Records for processing:
.....

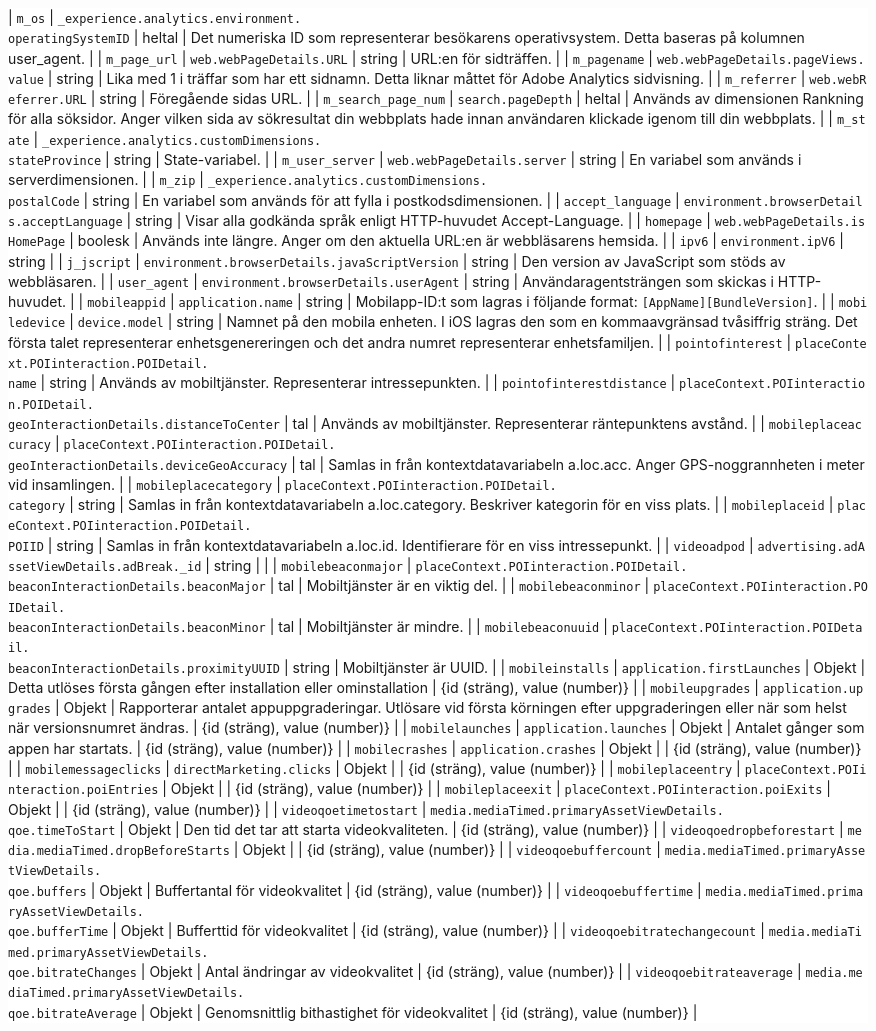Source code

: | `m_os` | `_experience.analytics.environment.`<br/>`operatingSystemID` | heltal | Det numeriska ID som representerar besökarens operativsystem. Detta baseras på kolumnen user_agent. |
| `m_page_url` | `web.webPageDetails.URL` | string | URL:en för sidträffen. |
| `m_pagename` | `web.webPageDetails.pageViews.value` | string | Lika med 1 i träffar som har ett sidnamn. Detta liknar måttet för Adobe Analytics sidvisning. |
| `m_referrer` | `web.webReferrer.URL` | string | Föregående sidas URL. |
| `m_search_page_num` | `search.pageDepth` | heltal | Används av dimensionen Rankning för alla söksidor. Anger vilken sida av sökresultat din webbplats hade innan användaren klickade igenom till din webbplats. |
| `m_state` | `_experience.analytics.customDimensions.`<br/>`stateProvince` | string | State-variabel. |
| `m_user_server` | `web.webPageDetails.server` | string | En variabel som används i serverdimensionen. |
| `m_zip` | `_experience.analytics.customDimensions.`<br/>`postalCode` | string | En variabel som används för att fylla i postkodsdimensionen. |
| `accept_language` | `environment.browserDetails.acceptLanguage` | string | Visar alla godkända språk enligt HTTP-huvudet Accept-Language. |
| `homepage` | `web.webPageDetails.isHomePage` | boolesk | Används inte längre. Anger om den aktuella URL:en är webbläsarens hemsida. |
| `ipv6` | `environment.ipV6` | string |
| `j_jscript` | `environment.browserDetails.javaScriptVersion` | string | Den version av JavaScript som stöds av webbläsaren. |
| `user_agent` | `environment.browserDetails.userAgent` | string | Användaragentsträngen som skickas i HTTP-huvudet. |
| `mobileappid` | `application.name` | string | Mobilapp-ID:t som lagras i följande format: `[AppName][BundleVersion]`. |
| `mobiledevice` | `device.model` | string | Namnet på den mobila enheten. I iOS lagras den som en kommaavgränsad tvåsiffrig sträng. Det första talet representerar enhetsgenereringen och det andra numret representerar enhetsfamiljen. |
| `pointofinterest` | `placeContext.POIinteraction.POIDetail.`<br/>`name` | string | Används av mobiltjänster. Representerar intressepunkten. |
| `pointofinterestdistance` | `placeContext.POIinteraction.POIDetail.`<br/>`geoInteractionDetails.distanceToCenter` | tal | Används av mobiltjänster. Representerar räntepunktens avstånd. |
| `mobileplaceaccuracy` | `placeContext.POIinteraction.POIDetail.`<br/>`geoInteractionDetails.deviceGeoAccuracy` | tal | Samlas in från kontextdatavariabeln a.loc.acc. Anger GPS-noggrannheten i meter vid insamlingen. |
| `mobileplacecategory` | `placeContext.POIinteraction.POIDetail.`<br/>`category` | string | Samlas in från kontextdatavariabeln a.loc.category. Beskriver kategorin för en viss plats. |
| `mobileplaceid` | `placeContext.POIinteraction.POIDetail.`<br/>`POIID` | string | Samlas in från kontextdatavariabeln a.loc.id. Identifierare för en viss intressepunkt. |
| `videoadpod` | `advertising.adAssetViewDetails.adBreak._id` | string | |
| `mobilebeaconmajor` | `placeContext.POIinteraction.POIDetail.`<br/>`beaconInteractionDetails.beaconMajor` | tal | Mobiltjänster är en viktig del. |
| `mobilebeaconminor` | `placeContext.POIinteraction.POIDetail.`<br/>`beaconInteractionDetails.beaconMinor` | tal | Mobiltjänster är mindre. |
| `mobilebeaconuuid` | `placeContext.POIinteraction.POIDetail.`<br/>`beaconInteractionDetails.proximityUUID` | string | Mobiltjänster är UUID. |
| `mobileinstalls` | `application.firstLaunches` | Objekt | Detta utlöses första gången efter installation eller ominstallation | {id (sträng), value (number)} |
| `mobileupgrades` | `application.upgrades` | Objekt | Rapporterar antalet appuppgraderingar. Utlösare vid första körningen efter uppgraderingen eller när som helst när versionsnumret ändras. | {id (sträng), value (number)} |
| `mobilelaunches` | `application.launches` | Objekt | Antalet gånger som appen har startats. | {id (sträng), value (number)} |
| `mobilecrashes` | `application.crashes` | Objekt |  | {id (sträng), value (number)} |
| `mobilemessageclicks` | `directMarketing.clicks` | Objekt |  | {id (sträng), value (number)} |
| `mobileplaceentry` | `placeContext.POIinteraction.poiEntries` | Objekt | | {id (sträng), value (number)} |
| `mobileplaceexit` | `placeContext.POIinteraction.poiExits` | Objekt | | {id (sträng), value (number)} |
| `videoqoetimetostart` | `media.mediaTimed.primaryAssetViewDetails.`<br/>`qoe.timeToStart` | Objekt | Den tid det tar att starta videokvaliteten. | {id (sträng), value (number)} |
| `videoqoedropbeforestart` | `media.mediaTimed.dropBeforeStarts` | Objekt | | {id (sträng), value (number)} |
| `videoqoebuffercount` | `media.mediaTimed.primaryAssetViewDetails.`<br/>`qoe.buffers` | Objekt | Buffertantal för videokvalitet | {id (sträng), value (number)} |
| `videoqoebuffertime` | `media.mediaTimed.primaryAssetViewDetails.`<br/>`qoe.bufferTime` | Objekt | Bufferttid för videokvalitet | {id (sträng), value (number)} |
| `videoqoebitratechangecount` | `media.mediaTimed.primaryAssetViewDetails.`<br/>`qoe.bitrateChanges` | Objekt | Antal ändringar av videokvalitet | {id (sträng), value (number)} |
| `videoqoebitrateaverage` | `media.mediaTimed.primaryAssetViewDetails.`<br/>`qoe.bitrateAverage` | Objekt | Genomsnittlig bithastighet för videokvalitet | {id (sträng), value (number)} |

.....

What is expected: Retrieve each line from the records above where the word "heltal" occurs.

Response to the task:
: | `m_os` | `_experience.analytics.environment.`<br/>`operatingSystemID` | heltal | Det numeriska ID som representerar besökarens operativsystem. Detta baseras på kolumnen user_agent. |
| `m_search_page_num` | `search.pageDepth` | heltal | Används av dimensionen Rankning för alla söksidor. Anger vilken sida av sökresultat din webbplats hade innan användaren klickade igenom till din webbplats. |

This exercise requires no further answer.